Ver uma orquestra nascer, com uma proposta de remuneração que contemple — mesmo que ainda de forma mínima — a necessidade dos discentes, é de uma felicidade ímpar. A essa iniciativa no último mês, tributei meu tempo e atenção.
LIVE | Apresentação da Orquestra Sinfônica do Guri | São José dos Campos
Contas
Ver essa orquestra nascer, com iniciativas de redistribuição, repleta de cuidados pedagógicos me faz pensar no futuro. Penso nas crises cíclicas do capital, conjecturo que meus alunos e alunas logo mais, depois dessa orquestra, terão que disputar outros espaços se quiserem seguir carreira, preocupação cuja dissertação já fiz em texto de nome análogo.

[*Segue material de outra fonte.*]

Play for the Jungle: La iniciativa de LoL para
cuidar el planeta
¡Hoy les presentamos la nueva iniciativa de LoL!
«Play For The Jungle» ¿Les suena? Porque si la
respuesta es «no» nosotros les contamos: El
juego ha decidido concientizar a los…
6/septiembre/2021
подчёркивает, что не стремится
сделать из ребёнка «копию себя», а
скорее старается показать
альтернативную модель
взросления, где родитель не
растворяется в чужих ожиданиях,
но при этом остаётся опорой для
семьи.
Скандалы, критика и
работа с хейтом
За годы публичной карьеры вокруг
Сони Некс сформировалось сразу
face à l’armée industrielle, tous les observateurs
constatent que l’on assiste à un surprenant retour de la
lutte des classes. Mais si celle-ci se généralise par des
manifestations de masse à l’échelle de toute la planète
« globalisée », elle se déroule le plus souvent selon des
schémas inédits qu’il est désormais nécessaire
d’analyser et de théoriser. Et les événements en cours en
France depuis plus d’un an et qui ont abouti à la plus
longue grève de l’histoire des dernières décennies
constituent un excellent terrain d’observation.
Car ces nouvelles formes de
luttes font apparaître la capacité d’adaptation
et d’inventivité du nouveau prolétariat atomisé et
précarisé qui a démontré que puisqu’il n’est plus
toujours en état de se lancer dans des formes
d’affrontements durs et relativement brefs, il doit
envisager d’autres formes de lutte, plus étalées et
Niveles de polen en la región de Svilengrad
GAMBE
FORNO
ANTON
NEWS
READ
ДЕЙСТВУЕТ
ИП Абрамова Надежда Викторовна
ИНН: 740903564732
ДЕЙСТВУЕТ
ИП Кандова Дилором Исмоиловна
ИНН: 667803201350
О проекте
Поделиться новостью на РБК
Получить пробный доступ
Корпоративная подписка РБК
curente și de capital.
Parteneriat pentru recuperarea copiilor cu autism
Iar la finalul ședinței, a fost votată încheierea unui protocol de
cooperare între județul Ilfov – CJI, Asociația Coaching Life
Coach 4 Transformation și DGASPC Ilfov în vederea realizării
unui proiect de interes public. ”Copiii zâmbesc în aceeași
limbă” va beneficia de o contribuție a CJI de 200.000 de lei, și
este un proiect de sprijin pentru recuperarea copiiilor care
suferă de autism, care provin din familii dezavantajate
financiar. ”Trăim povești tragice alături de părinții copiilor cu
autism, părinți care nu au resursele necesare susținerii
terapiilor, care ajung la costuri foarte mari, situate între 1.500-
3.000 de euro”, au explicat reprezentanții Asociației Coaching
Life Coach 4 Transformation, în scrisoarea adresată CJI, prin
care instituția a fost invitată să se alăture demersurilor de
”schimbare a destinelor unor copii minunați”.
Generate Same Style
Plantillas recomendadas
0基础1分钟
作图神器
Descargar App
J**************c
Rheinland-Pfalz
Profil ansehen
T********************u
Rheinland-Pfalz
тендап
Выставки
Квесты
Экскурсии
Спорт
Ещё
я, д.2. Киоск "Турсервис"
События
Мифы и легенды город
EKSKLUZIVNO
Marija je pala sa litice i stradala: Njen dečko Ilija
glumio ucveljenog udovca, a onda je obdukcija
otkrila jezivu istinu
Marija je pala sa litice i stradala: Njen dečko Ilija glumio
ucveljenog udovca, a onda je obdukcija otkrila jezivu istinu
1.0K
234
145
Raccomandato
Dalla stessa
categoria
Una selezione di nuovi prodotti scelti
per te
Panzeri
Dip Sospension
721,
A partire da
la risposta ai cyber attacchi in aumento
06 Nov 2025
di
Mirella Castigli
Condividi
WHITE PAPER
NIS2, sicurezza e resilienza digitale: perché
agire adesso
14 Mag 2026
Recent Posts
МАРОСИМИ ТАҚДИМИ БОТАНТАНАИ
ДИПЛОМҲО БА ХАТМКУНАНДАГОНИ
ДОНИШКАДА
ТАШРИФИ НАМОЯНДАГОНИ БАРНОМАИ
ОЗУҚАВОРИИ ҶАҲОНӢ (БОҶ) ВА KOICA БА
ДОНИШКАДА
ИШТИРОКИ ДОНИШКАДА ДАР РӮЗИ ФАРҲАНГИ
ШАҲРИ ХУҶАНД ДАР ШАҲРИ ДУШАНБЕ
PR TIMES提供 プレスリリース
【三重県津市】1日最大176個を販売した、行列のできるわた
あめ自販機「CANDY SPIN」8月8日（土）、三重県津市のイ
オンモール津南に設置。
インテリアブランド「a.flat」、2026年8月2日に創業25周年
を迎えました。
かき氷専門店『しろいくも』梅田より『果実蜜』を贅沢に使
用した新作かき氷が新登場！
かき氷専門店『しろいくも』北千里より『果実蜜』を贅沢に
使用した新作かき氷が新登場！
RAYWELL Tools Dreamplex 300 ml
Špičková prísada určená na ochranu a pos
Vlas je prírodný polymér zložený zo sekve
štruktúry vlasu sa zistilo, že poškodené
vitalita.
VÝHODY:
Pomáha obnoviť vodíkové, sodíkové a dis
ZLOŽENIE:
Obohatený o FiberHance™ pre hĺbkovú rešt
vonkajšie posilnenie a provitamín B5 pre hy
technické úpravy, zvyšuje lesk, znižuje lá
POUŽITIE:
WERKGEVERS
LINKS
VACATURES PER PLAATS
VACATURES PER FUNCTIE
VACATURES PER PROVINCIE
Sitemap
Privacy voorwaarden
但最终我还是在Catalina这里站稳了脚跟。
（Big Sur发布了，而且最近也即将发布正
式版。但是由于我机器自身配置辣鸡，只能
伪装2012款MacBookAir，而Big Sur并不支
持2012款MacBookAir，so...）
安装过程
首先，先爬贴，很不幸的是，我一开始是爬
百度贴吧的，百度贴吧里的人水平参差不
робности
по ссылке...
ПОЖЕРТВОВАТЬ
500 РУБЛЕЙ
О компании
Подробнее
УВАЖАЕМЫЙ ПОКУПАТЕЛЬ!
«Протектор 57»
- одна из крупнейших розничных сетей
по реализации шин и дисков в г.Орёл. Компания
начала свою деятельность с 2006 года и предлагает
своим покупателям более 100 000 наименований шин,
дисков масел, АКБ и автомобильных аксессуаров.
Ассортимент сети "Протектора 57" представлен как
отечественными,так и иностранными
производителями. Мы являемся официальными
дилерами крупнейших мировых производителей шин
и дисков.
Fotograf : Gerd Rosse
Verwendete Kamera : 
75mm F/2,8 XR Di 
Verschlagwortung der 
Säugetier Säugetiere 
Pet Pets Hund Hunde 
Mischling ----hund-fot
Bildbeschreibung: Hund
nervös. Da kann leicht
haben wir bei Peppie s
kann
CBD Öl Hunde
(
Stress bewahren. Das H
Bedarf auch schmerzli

A carreira musical, o profissionalismo, o pagar as contas com a música, deve ser também uma preocupação dos docentes. Se não pensarmos que em breve nossos pupilos estarão disputando espaço em um mercado que em tese deve sustentar-se a partir de um Estado que quer o distanciamento de suas atividades fim, teremos um grande problema.
A conta precisa fechar e para isso mais orquestras precisam nascer.